A VAPOR-GROWN CARBON FIBER-REINFORCED BERYLLIUM COMPOSITE FOR PLASMA FACING MATERIAL

Period of Performance: 01/01/1993 - 12/31/1993

$74.9K

Phase 1 SBIR

Recipient Firm

Applied Sciences, Inc.
141 W. Xenia Ave.

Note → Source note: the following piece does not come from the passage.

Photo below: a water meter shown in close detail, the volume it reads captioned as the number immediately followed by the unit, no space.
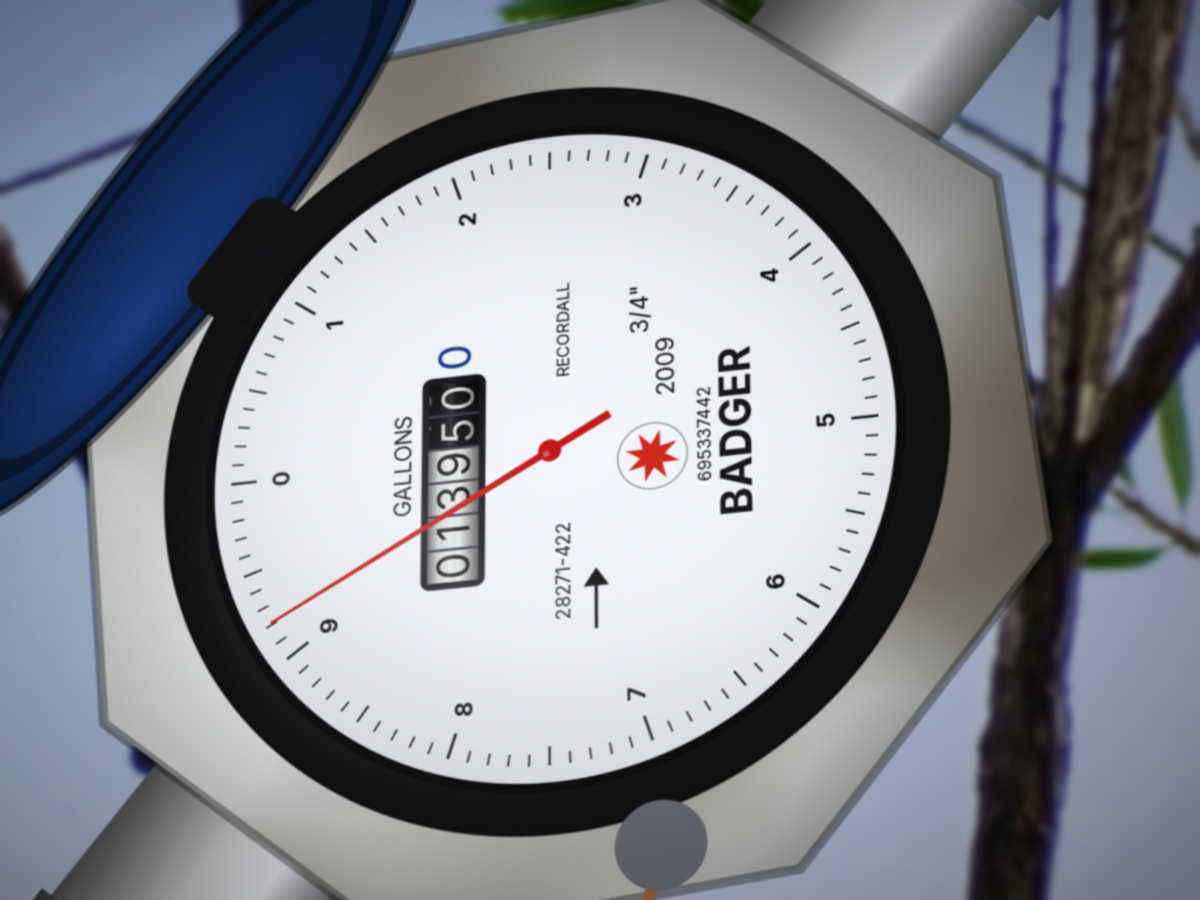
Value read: 139499.2gal
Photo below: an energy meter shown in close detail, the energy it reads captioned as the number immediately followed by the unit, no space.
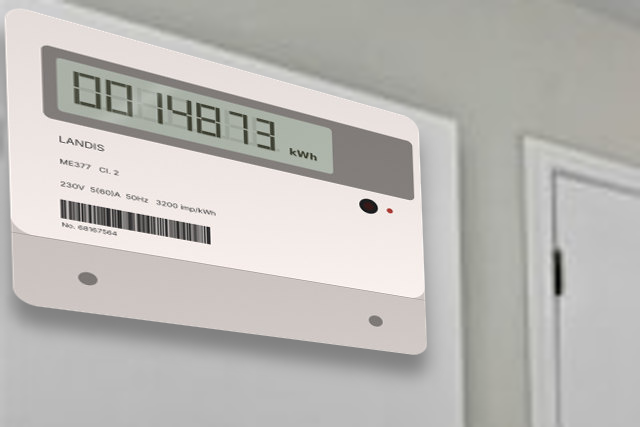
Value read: 14873kWh
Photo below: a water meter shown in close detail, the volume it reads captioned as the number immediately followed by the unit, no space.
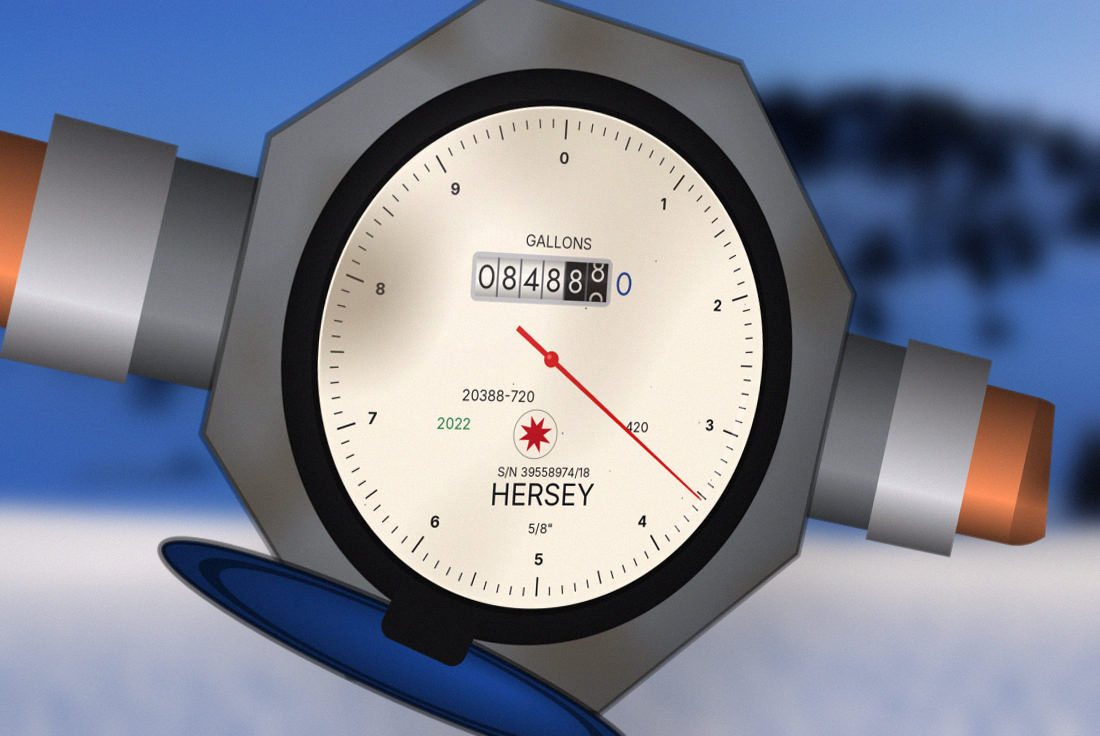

Array
Cedarville, OH 45314
Principal Investigator

Abstract

BERYLLIUM (BE) IS A CANDIDATE MATERIAL FOR DIVERTERS IN NUCLEAR FUSION REACTORS. HOWEVER, THE USE OF BE IS LIMITED BY ITS MODERATE THERMAL CONDUCTIVITY (218 W/M-K) AND BRITTLENESS, BOTH OF WHICH RESULT IN A LOW THERMAL SHOCK RESISTANCE. THE MODERATE THERMAL CONDUCTIVITY AND POOR MECHANICAL STRENGTH ALSO PLACE A LIMITATION ON THE THICKNESS OF THE BE COMPONENT, IN TURN LIMITING THE LIFETIME OF BE DIVERTER TILES. CARBON/CARBON COMPOSITES HAVING MUCH HIGHER THERMAL CONDUCTIVITY AND MECHANICAL STRENGTH HAVE BEEN DEVELOPED; HOWEVER, CARBON MATERIALS SUFFER FROM HIGH PHYSICAL AND CHEMICAL SPUTTERING EROSION RATES AND HIGH TRITIUM RETENTION. IT IS PLANNED TO DEVELOPED A GRAPHITE-FIBER-REINFORCED BE COMPOSITE WHICH WILL MANIFEST THE ADVANTAGES OF BOTH BE AND CARBON/CARBON COMPOSITES, AND WHICH WILL AMELIORATE THE DISADVANTAGES OF EITHER ONE. THE GRAPHITE FIBER PROPOSED FOR USE, CALLED VAPOR GROWN CARBON FIBER (VGCF), HAS THE HIGHEST THERMAL CONDUCTIVITY OF ALL CARBON FIBERS AVAILABLE, AS WELL AS LOWEST REACTIVITY. THE RESULTING MATERIAL IS ANTICIPATED TO EXHIBIT A THERMAL CONDUCTIVITY IN EXCESS OF 800 W/M-K BECAUSE OF THE USE OF VGCF, AND A MUCH HIGHER MECHANICAL STRENGTH BECAUSE OF THE COMPOSITE STRUCTURE. IN PHASE I A RAPID PRESSURE INFILTRATION TECHNIQUE WILL BE USED TO FABRICATE THE COMPOSITES. EFFORT WILL BE DIRECTED TOWARD EXAMINING INTERPHASE FORMATION, IF ANY, BETWEEN VGCF AND BE, AND DEMONSTRATING A VGCF/BE COMPOSITE WITH IMPROVED THERMAL AND MECHANICAL PROPERTIES. THERMAL CONDUCTIVITY, FRACTURE TOUGHNESS, AND MICROSTRUCTURAL ANALYSES WILL BE PERFORMED.